Elle était attendue, mais sûrement pas aussi tôt : l’Assemblée Nationale vient de valider la loi interdisant l’accès aux réseaux sociaux aux mineurs de moins de 15 ans.

Aussitôt dit, aussitôt fait : à peine le 24 janvier Emmanuel Macron annonçait avoir demandé au gouvernement l’engagement d’une « procédure accélérée » concernant un projet de loi d’interdiction des réseaux sociaux aux mineurs de moins de 15 ans que celui-ci est déjà validé en première lecture. C’est par 116 voix pour et 23 voix contre que la loi est passée auprès des députés ce lundi soir.
Dans le détail, une grande majorité composée du camp gouvernemental, de l’alliance RN-UDR, des communistes, des indépendants de LIOT et d’une partie des écologistes a validé l’article, quand les députés LFI ont voté contre, et les socialistes se sont abstenus. Une fois cette étape passée, la loi devrait continuer par un passage devant le Sénat en mi-février, bien que la date exacte n’ait pas encore été définie. Une fois entrée en vigueur, cette loi pourrait faire de la France le second pays à interdire les réseaux sociaux aux mineurs, après l'Australie (pour les moins de 16 ans) l'année dernière.
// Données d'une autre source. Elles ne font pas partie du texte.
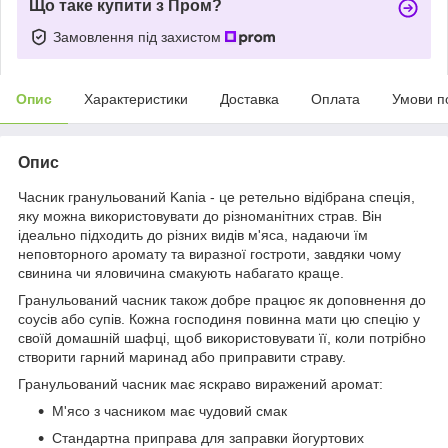
Що таке купити з Пром?
Замовлення під захистом
Опис
Характеристики
Доставка
Оплата
Умови п
Опис
Часник гранульований Kania - це ретельно відібрана спеція,
яку можна використовувати до різноманітних страв. Він
ідеально підходить до різних видів м'яса, надаючи їм
неповторного аромату та виразної гостроти, завдяки чому
свинина чи яловичина смакують набагато краще.
Гранульований часник також добре працює як доповнення до
соусів або супів. Кожна господиня повинна мати цю спецію у
своїй домашній шафці, щоб використовувати її, коли потрібно
створити гарний маринад або приправити страву.
Гранульований часник має яскраво виражений аромат:
М'ясо з часником має чудовий смак
Стандартна приправа для заправки йогуртових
L’Australie confirme l’interdiction des réseaux sociaux aux moins de 16 ans
Mais dans les faits, que comprend cette loi ?
Selon le texte, prévu si tout se passe bien pour rentrer en vigueur au 1er septembre 2026, plus aucun mineur de moins de 15 ans ne pourra ouvrir de compte sur les principaux réseaux sociaux que sont X, FaceBook, Instagram ou encore TikTok. Ensuite, à partir du 1er janvier 2027, une vérification de l’âge de l’utilisateur devra être mise en place de la part des réseaux visés par l’interdiction. Celle-ci pourrait se faire soit par vérification de la carte d’identité, soit par vérification faciale, ou par une autre méthode proposée par l'entreprise de gestion du réseau social visé si la CNIL la valide. Pour le moment, ces méthodes ne sont que des exemples indiqués par le gouvernement, mais le texte de loi, tout comme celui qui demandait une vérification forte de l'âge pour les sites pornographiques, reste neutre technologiquement.
Si dans les faits il sera toujours possible de contourner cette interdiction, ne serait-ce qu’en utilisant un VPN, la loi donne un cadre légal à cette limitation, et devrait permettre au parents de s’appuyer sur une base réglementaire pour limiter l’accès des mineurs aux réseaux sociaux. Reste à voir comment cette nouvelle sera accueillie par les principaux intéressés, qui devraient se voir interdire l’utilisation des téléphones portables au lycée par le même package législatif en cours de validation ce soir.